[RECORDS FOR THIS EXERCISE Boundary: Start]

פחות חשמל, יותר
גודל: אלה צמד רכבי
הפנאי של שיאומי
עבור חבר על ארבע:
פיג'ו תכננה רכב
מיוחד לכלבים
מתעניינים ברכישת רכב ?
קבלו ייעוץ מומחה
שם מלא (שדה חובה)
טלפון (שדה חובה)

[RECORDS FOR THIS EXERCISE Boundary: End]
[RECORDS FOR THIS EXERCISE Boundary: Start]

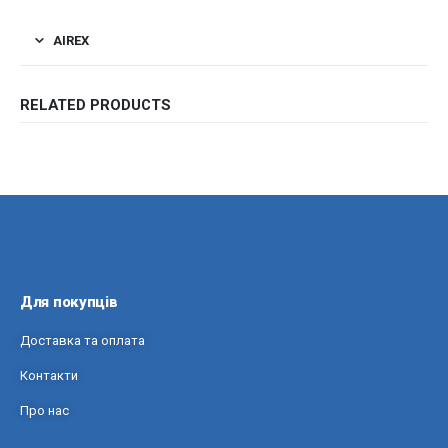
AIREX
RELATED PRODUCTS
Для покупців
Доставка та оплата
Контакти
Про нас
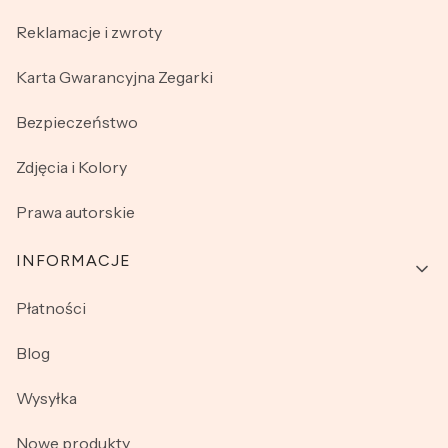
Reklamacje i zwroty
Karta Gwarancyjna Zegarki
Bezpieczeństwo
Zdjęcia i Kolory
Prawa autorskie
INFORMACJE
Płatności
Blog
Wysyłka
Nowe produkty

[RECORDS FOR THIS EXERCISE Boundary: End]
[RECORDS FOR THIS EXERCISE Boundary: Start]

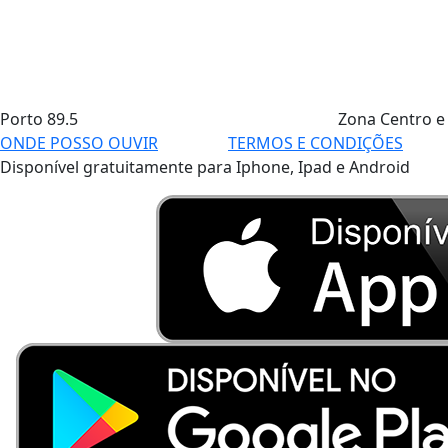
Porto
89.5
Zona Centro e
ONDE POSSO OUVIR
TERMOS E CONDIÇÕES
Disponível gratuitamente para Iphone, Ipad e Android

[RECORDS FOR THIS EXERCISE Boundary: End]

→ **EXERCISE DESCRIPTION**: Copy the entries above exactly, but only the stretch from the line containing "RELATED PRODUCTS" through the line containing "Nowe produkty". Keep both end lines; drop the pictures.

→ **RESULT**:
RELATED PRODUCTS
Для покупців
Доставка та оплата
Контакти
Про нас
Reklamacje i zwroty
Karta Gwarancyjna Zegarki
Bezpieczeństwo
Zdjęcia i Kolory
Prawa autorskie
INFORMACJE
Płatności
Blog
Wysyłka
Nowe produkty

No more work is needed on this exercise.